= Beginning of Section =
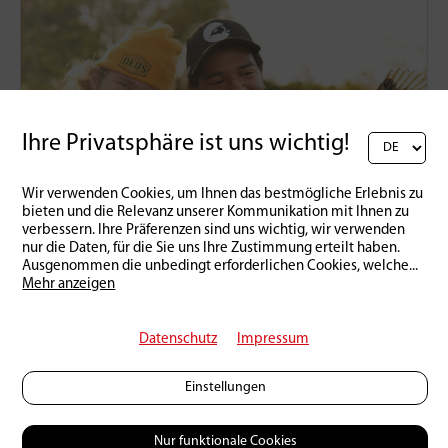
Ihre Privatsphäre ist uns wichtig!
Wir verwenden Cookies, um Ihnen das bestmögliche Erlebnis zu
bieten und die Relevanz unserer Kommunikation mit Ihnen zu
verbessern. Ihre Präferenzen sind uns wichtig, wir verwenden
nur die Daten, für die Sie uns Ihre Zustimmung erteilt haben.
Ausgenommen die unbedingt erforderlichen Cookies, welche
...
Praxis
Mehr anzeigen
So ticken Spätsommer-Egli
30 | 08 | 2024
1
6965
Datenschutz
Impressum
Einstellungen
Nur funktionale Cookies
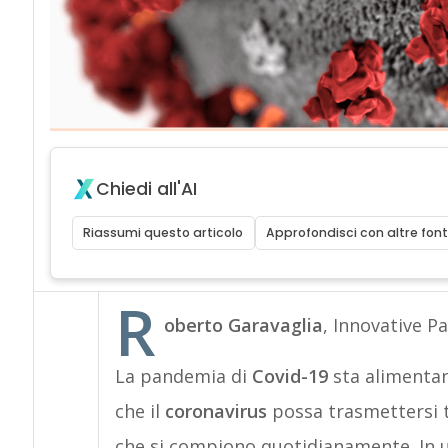
Chiedi all'AI
Riassumi questo articolo
Approfondisci con altre font
R
oberto Garavaglia
, Innovative P
La pandemia di
Covid-19
sta alimentan
che il
coronavirus
possa trasmettersi t
che si compiono quotidianamente. In 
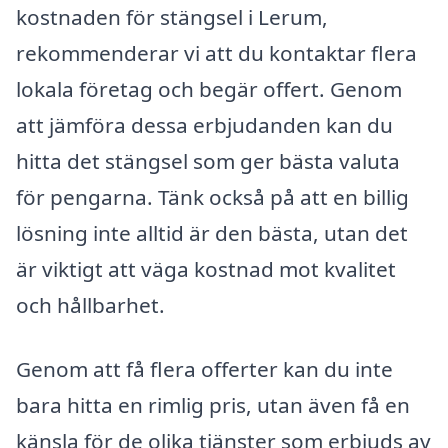
kostnaden för stängsel i Lerum,
rekommenderar vi att du kontaktar flera
lokala företag och begär offert. Genom
att jämföra dessa erbjudanden kan du
hitta det stängsel som ger bästa valuta
för pengarna. Tänk också på att en billig
lösning inte alltid är den bästa, utan det
är viktigt att väga kostnad mot kvalitet
och hållbarhet.
Genom att få flera offerter kan du inte
bara hitta en rimlig pris, utan även få en
känsla för de olika tjänster som erbjuds av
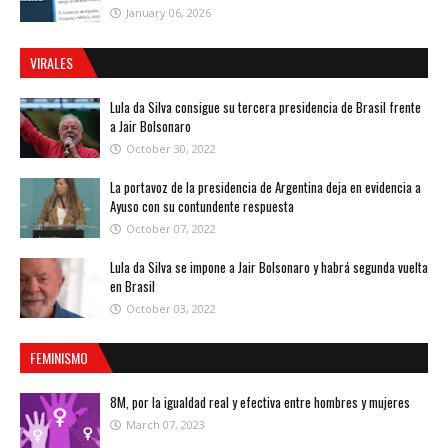
January 06, 2026
VIRALES
Lula da Silva consigue su tercera presidencia de Brasil frente
a Jair Bolsonaro
October 30, 2022
La portavoz de la presidencia de Argentina deja en evidencia a
Ayuso con su contundente respuesta
October 07, 2022
Lula da Silva se impone a Jair Bolsonaro y habrá segunda vuelta
en Brasil
October 03, 2022
FEMINISMO
8M, por la igualdad real y efectiva entre hombres y mujeres
March 07, 2023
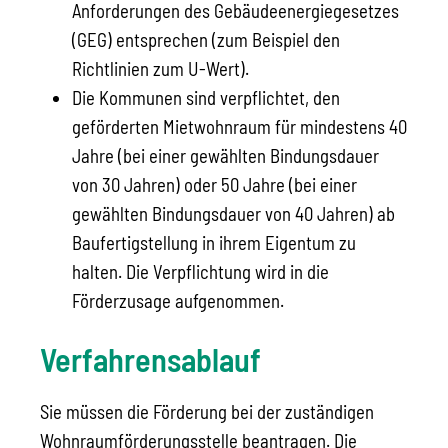
Anforderungen des Gebäudeenergiegesetzes
(GEG) entsprechen (zum Beispiel den
Richtlinien zum U-Wert).
Die Kommunen sind verpflichtet, den
geförderten Mietwohnraum für mindestens 40
Jahre (bei einer gewählten Bindungsdauer
von 30 Jahren) oder 50 Jahre (bei einer
gewählten Bindungsdauer von 40 Jahren) ab
Baufertigstellung in ihrem Eigentum zu
halten. Die Verpflichtung wird in die
Förderzusage aufgenommen.
Verfahrensablauf
Sie müssen die Förderung bei der zuständigen
Wohnraumförderungsstelle beantragen. Die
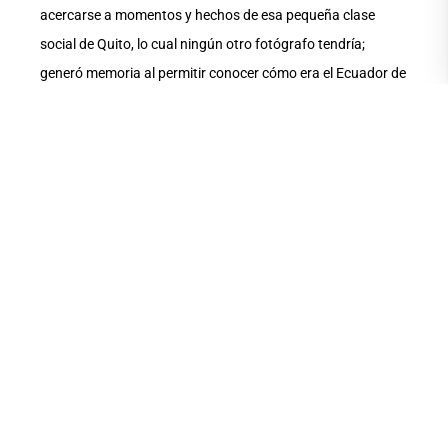
acercarse a momentos y hechos de esa pequeña clase
social de Quito, lo cual ningún otro fotógrafo tendría;
generó memoria al permitir conocer cómo era el Ecuador de
aquella época visto por alguien como él. “Por ejemplo, las
imágenes de indígenas del siglo XIX son muy idealizadas.
No son cuestionadoras ni de denuncia ni de rescate de una
identidad y una etnia, sino más romántica de alguien que
las ubica en el paisaje acorde a la tradición de las estéticas
que él había conocido y vivido con toda su influencia
europea”.
La idea de reivindicar la memoria tiene para Aguirre una
carga ideológica fuerte. Indicó no creer que Ernesto Fierro
se lo haya planteado igual, sino que se trataba del gusto
por tomar la foto y decir esto somos. Anotó que hay
momentos interesantes de la obra del “diletante”, como el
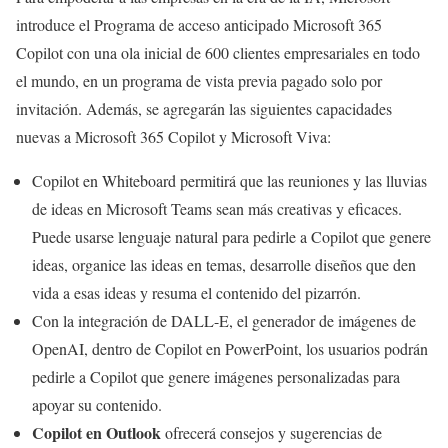
introduce el Programa de acceso anticipado Microsoft 365
Copilot con una ola inicial de 600 clientes empresariales en todo
el mundo, en un programa de vista previa pagado solo por
invitación. Además, se agregarán las siguientes capacidades
nuevas a Microsoft 365 Copilot y Microsoft Viva:
Copilot en Whiteboard permitirá que las reuniones y las lluvias
de ideas en Microsoft Teams sean más creativas y eficaces.
Puede usarse lenguaje natural para pedirle a Copilot que genere
ideas, organice las ideas en temas, desarrolle diseños que den
vida a esas ideas y resuma el contenido del pizarrón.
Con la integración de DALL-E, el generador de imágenes de
OpenAI, dentro de Copilot en PowerPoint, los usuarios podrán
pedirle a Copilot que genere imágenes personalizadas para
apoyar su contenido.
Copilot en Outlook
ofrecerá consejos y sugerencias de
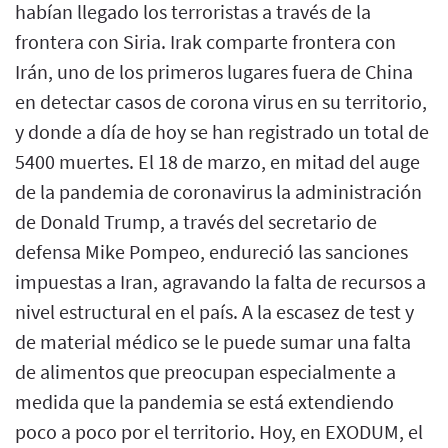
habían llegado los terroristas a través de la
frontera con Siria. Irak comparte frontera con
Irán, uno de los primeros lugares fuera de China
en detectar casos de corona virus en su territorio,
y donde a día de hoy se han registrado un total de
5400 muertes. El 18 de marzo, en mitad del auge
de la pandemia de coronavirus la administración
de Donald Trump, a través del secretario de
defensa Mike Pompeo, endureció las sanciones
impuestas a Iran, agravando la falta de recursos a
nivel estructural en el país. A la escasez de test y
de material médico se le puede sumar una falta
de alimentos que preocupan especialmente a
medida que la pandemia se está extendiendo
poco a poco por el territorio. Hoy, en EXODUM, el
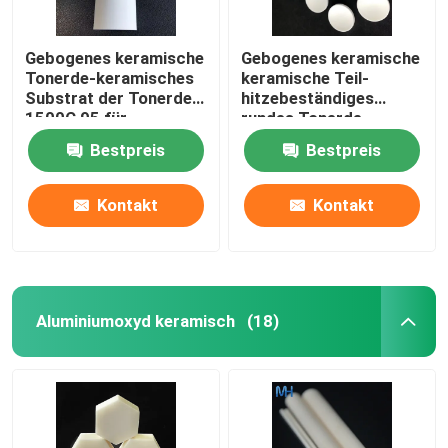
Gebogenes keramische
Gebogenes keramische
Tonerde-keramisches
keramische Teil-
Substrat der Tonerde-
hitzebeständiges
1500C 95 für
rundes Tonerde-
Isolierungs-
Substrat der Platten-
Bestpreis
Bestpreis
Hitzebeständigkeit
95
Kontakt
Kontakt
Aluminiumoxyd keramisch
(18)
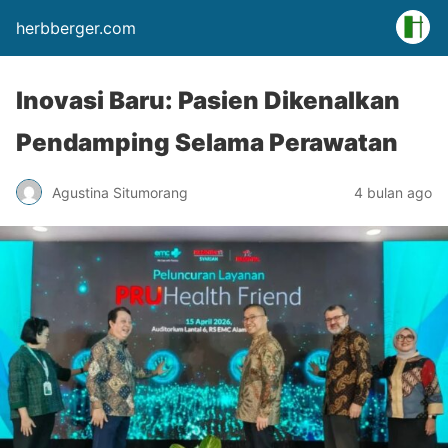
herbberger.com
Inovasi Baru: Pasien Dikenalkan
Pendamping Selama Perawatan
Agustina Situmorang
4 bulan ago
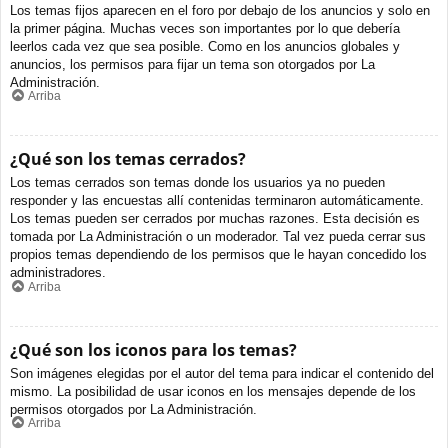
Los temas fijos aparecen en el foro por debajo de los anuncios y solo en
la primer página. Muchas veces son importantes por lo que debería
leerlos cada vez que sea posible. Como en los anuncios globales y
anuncios, los permisos para fijar un tema son otorgados por La
Administración.
Arriba
¿Qué son los temas cerrados?
Los temas cerrados son temas donde los usuarios ya no pueden
responder y las encuestas allí contenidas terminaron automáticamente.
Los temas pueden ser cerrados por muchas razones. Esta decisión es
tomada por La Administración o un moderador. Tal vez pueda cerrar sus
propios temas dependiendo de los permisos que le hayan concedido los
administradores.
Arriba
¿Qué son los iconos para los temas?
Son imágenes elegidas por el autor del tema para indicar el contenido del
mismo. La posibilidad de usar iconos en los mensajes depende de los
permisos otorgados por La Administración.
Arriba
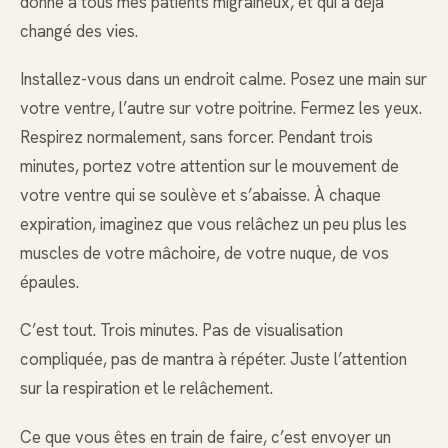
donne à tous mes patients migraineux, et qui a déjà
changé des vies.
Installez-vous dans un endroit calme. Posez une main sur
votre ventre, l’autre sur votre poitrine. Fermez les yeux.
Respirez normalement, sans forcer. Pendant trois
minutes, portez votre attention sur le mouvement de
votre ventre qui se soulève et s’abaisse. À chaque
expiration, imaginez que vous relâchez un peu plus les
muscles de votre mâchoire, de votre nuque, de vos
épaules.
C’est tout. Trois minutes. Pas de visualisation
compliquée, pas de mantra à répéter. Juste l’attention
sur la respiration et le relâchement.
Ce que vous êtes en train de faire, c’est envoyer un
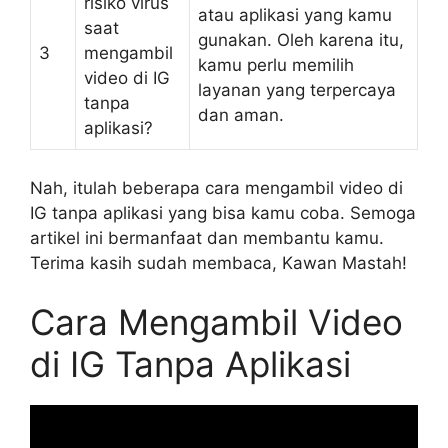
risiko virus
atau aplikasi yang kamu
saat
gunakan. Oleh karena itu,
3
mengambil
kamu perlu memilih
video di IG
layanan yang terpercaya
tanpa
dan aman.
aplikasi?
Nah, itulah beberapa cara mengambil video di
IG tanpa aplikasi yang bisa kamu coba. Semoga
artikel ini bermanfaat dan membantu kamu.
Terima kasih sudah membaca, Kawan Mastah!
Cara Mengambil Video
di IG Tanpa Aplikasi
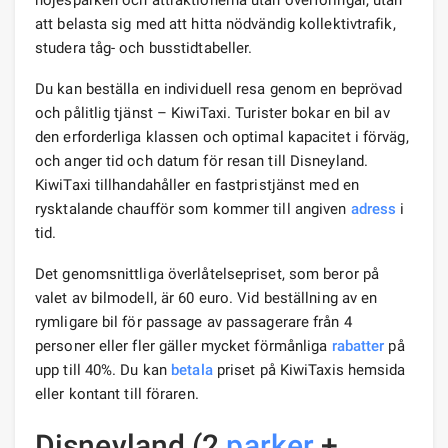
att belasta sig med att hitta nödvändig kollektivtrafik,
studera tåg- och busstidtabeller.
Du kan beställa en individuell resa genom en beprövad
och pålitlig tjänst – KiwiTaxi. Turister bokar en bil av
den erforderliga klassen och optimal kapacitet i förväg,
och anger tid och datum för resan till Disneyland.
KiwiTaxi tillhandahåller en fastpristjänst med en
rysktalande chaufför som kommer till angiven
adress
i
tid.
Det genomsnittliga överlåtelsepriset, som beror på
valet av bilmodell, är 60 euro. Vid beställning av en
rymligare bil för passage av passagerare från 4
personer eller fler gäller mycket förmånliga
rabatter
på
upp till 40%. Du kan
betala
priset på KiwiTaxis hemsida
eller kontant till föraren.
Disneyland (2
parker
+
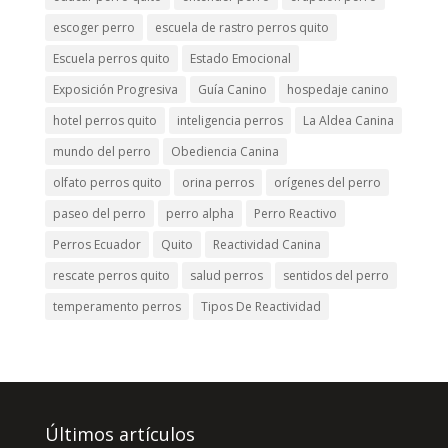
escoger perro
escuela de rastro perros quito
Escuela perros quito
Estado Emocional
Exposición Progresiva
Guía Canino
hospedaje canino
hotel perros quito
inteligencia perros
La Aldea Canina
mundo del perro
Obediencia Canina
olfato perros quito
orina perros
orígenes del perro
paseo del perro
perro alpha
Perro Reactivo
Perros Ecuador
Quito
Reactividad Canina
rescate perros quito
salud perros
sentidos del perro
temperamento perros
Tipos De Reactividad
Últimos artículos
= End of Section =
**What the task requires:** Output exactly the lines of the listing above that start with the one holding "So ticken Spätsommer-Egli" and go on through the one holding "kostnaden för stängsel"; leave the pictures out.

**Task result:**
So ticken Spätsommer-Egli
30 | 08 | 2024
1
6965
Datenschutz
Impressum
Einstellungen
Nur funktionale Cookies
Chiedi all'AI
Riassumi questo articolo
Approfondisci con altre font
R
oberto Garavaglia
, Innovative P
La pandemia di
Covid-19
sta alimentan
che il
coronavirus
possa trasmettersi t
che si compiono quotidianamente. In 
kostnaden för stängsel i Lerum,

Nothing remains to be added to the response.